SSE architecture diagram

The job updates the Task model. A Laravel Observer watches for status changes and pushes to a Redis list. The stream blocks on that list, waiting for messages.

My first thought was Redis Pub/Sub. SUBSCRIBE on a channel and wait. But phpredis’s subscribe() takes a callback and never returns control. You can’t break out of the loop, can’t check if the client disconnected, can’t send heartbeats.

So we use LPUSH / BLPOP instead. BLPOP blocks for up to N seconds, then returns. If a message came in, you get it. If not, you get back control and can do whatever you need.

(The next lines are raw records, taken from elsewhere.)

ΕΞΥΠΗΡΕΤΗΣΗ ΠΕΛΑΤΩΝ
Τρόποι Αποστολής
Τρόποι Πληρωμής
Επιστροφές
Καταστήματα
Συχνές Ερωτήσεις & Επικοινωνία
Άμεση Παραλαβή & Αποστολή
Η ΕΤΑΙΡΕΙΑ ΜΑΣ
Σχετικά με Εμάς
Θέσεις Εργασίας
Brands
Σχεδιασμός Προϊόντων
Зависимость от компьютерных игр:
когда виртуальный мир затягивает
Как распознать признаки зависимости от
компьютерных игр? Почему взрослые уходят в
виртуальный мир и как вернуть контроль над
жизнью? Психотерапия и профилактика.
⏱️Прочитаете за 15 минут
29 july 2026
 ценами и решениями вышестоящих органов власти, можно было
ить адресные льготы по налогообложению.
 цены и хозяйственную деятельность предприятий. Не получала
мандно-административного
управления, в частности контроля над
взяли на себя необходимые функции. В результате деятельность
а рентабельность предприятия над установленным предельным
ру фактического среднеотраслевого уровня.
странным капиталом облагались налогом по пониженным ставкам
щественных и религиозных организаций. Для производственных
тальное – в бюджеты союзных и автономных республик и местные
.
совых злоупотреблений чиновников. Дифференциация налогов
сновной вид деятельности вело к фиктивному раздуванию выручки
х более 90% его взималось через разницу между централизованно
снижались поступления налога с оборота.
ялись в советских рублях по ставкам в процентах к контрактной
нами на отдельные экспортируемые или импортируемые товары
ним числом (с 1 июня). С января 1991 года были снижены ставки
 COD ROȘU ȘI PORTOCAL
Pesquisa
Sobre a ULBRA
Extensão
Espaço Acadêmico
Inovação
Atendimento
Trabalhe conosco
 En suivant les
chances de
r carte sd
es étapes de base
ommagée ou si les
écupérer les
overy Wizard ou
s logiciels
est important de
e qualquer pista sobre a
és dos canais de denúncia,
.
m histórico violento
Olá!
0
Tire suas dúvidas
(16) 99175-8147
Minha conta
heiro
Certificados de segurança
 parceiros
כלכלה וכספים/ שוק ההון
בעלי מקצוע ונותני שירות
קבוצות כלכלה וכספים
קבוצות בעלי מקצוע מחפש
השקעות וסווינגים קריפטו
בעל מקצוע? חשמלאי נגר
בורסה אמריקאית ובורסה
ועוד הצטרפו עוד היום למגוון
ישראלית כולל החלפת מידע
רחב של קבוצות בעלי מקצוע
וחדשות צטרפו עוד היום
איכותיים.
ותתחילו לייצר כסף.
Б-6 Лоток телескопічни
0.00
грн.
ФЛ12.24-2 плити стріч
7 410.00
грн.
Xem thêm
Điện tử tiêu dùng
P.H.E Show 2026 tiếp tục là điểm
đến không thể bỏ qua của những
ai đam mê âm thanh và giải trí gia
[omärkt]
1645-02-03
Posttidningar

// Publishing (from the Observer)
$redis->lPush("task:{$taskId}:events", json_encode($data));
$redis->expire("task:{$taskId}:events", 300);

// Listening (from the stream)
while (! connection_aborted()) {
    $result = $redis->blPop([$channel], 5);

    if ($result === false || $result === []) {
        $this->sendHeartbeat();
        continue;
    }

    $data = json_decode($result[1], true);
    $this->sendEvent($data);

    if ($this->isTerminal(TaskStatus::tryFrom($data['status'] ?? ''))) {
        break;
    }
}

Every 5 seconds without a message, we send a heartbeat. In SSE, lines starting with : are comments. The browser ignores them, but they keep the TCP connection alive. Proxies and load balancers close idle connections after a while, so you need something flowing.

echo ": heartbeat\n\n";

The expire on the Redis list is 5 minutes. If the client never connects or the stream crashes, the key cleans itself up.

The stream service

The full thing looks like this:

public function stream(Task $task): StreamedResponse
{
    return response()->stream(function () use ($task) {
        set_time_limit(0);

        $this->sendEvent(['status' => $task->status->value]);

        if ($this->isTerminal($task->status)) {
            $this->sendTerminalData($task);
            return;
        }

        $this->listenForUpdates($task);
    }, 200, [
        'Content-Type' => 'text/event-stream',
        'Cache-Control' => 'no-cache',
        'X-Accel-Buffering' => 'no',
    ]);
}

set_time_limit(0) because PHP’s default is 30 seconds. Image generation takes longer than that.

X-Accel-Buffering: no because Nginx buffers responses by default. Without this header, Nginx waits for the full response before sending anything. That breaks streaming.

One more thing: PHP buffers output. If you just echo, nothing reaches the client until the buffer fills or the script ends. You need ob_flush() for PHP’s buffer and flush() for the web server’s. Both.